_What to work on_.
Find the lines of data that contain the string "pinky", then list them.

***** Records shown

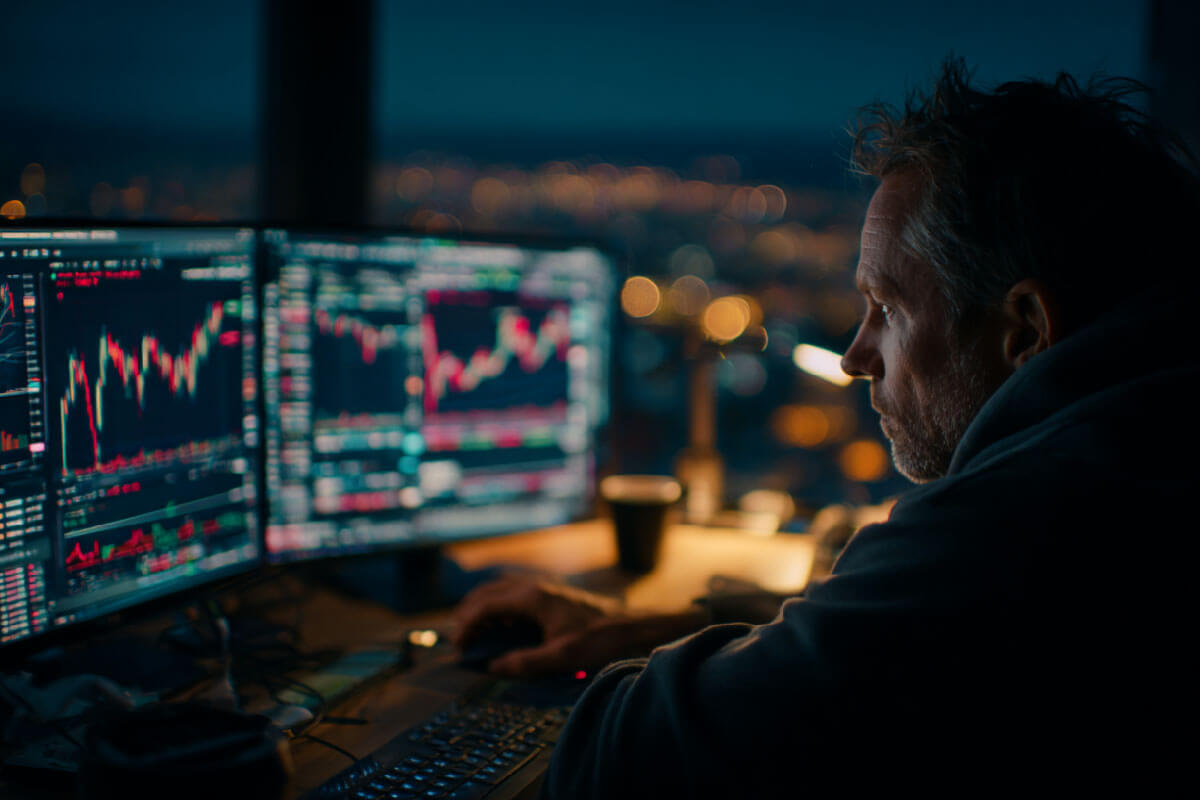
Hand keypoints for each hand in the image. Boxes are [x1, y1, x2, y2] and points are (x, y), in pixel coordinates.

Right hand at [452, 575, 707, 676]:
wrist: (632, 626)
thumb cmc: (600, 639)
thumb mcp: (561, 657)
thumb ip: (525, 662)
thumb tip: (493, 667)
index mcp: (532, 597)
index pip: (485, 605)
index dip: (466, 624)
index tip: (458, 645)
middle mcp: (535, 586)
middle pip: (488, 592)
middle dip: (469, 613)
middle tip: (459, 638)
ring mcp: (544, 587)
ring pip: (501, 590)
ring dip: (484, 607)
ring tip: (475, 630)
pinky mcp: (552, 594)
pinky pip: (516, 593)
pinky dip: (501, 606)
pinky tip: (506, 626)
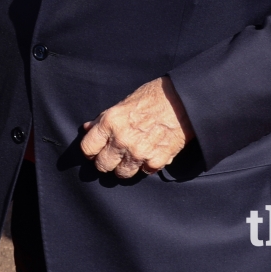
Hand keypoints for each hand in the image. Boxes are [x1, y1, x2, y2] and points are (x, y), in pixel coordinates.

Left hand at [79, 76, 193, 178]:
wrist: (183, 101)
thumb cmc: (153, 97)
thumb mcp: (122, 104)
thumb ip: (104, 119)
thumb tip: (88, 128)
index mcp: (110, 122)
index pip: (87, 148)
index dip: (90, 150)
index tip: (94, 151)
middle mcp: (122, 140)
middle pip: (102, 165)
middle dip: (105, 161)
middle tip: (112, 156)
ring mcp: (139, 152)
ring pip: (122, 173)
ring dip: (124, 167)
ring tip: (129, 157)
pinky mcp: (157, 161)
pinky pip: (144, 172)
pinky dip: (145, 166)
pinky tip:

**********

_Response to this task_.
pinky mcp: (552, 594)
pinky pip: (516, 593)
pinky dip: (501, 606)
pinky tip: (506, 626)
pinky mcp: (157, 161)
pinky pip: (144, 172)
pinky dip: (145, 166)
pinky tip:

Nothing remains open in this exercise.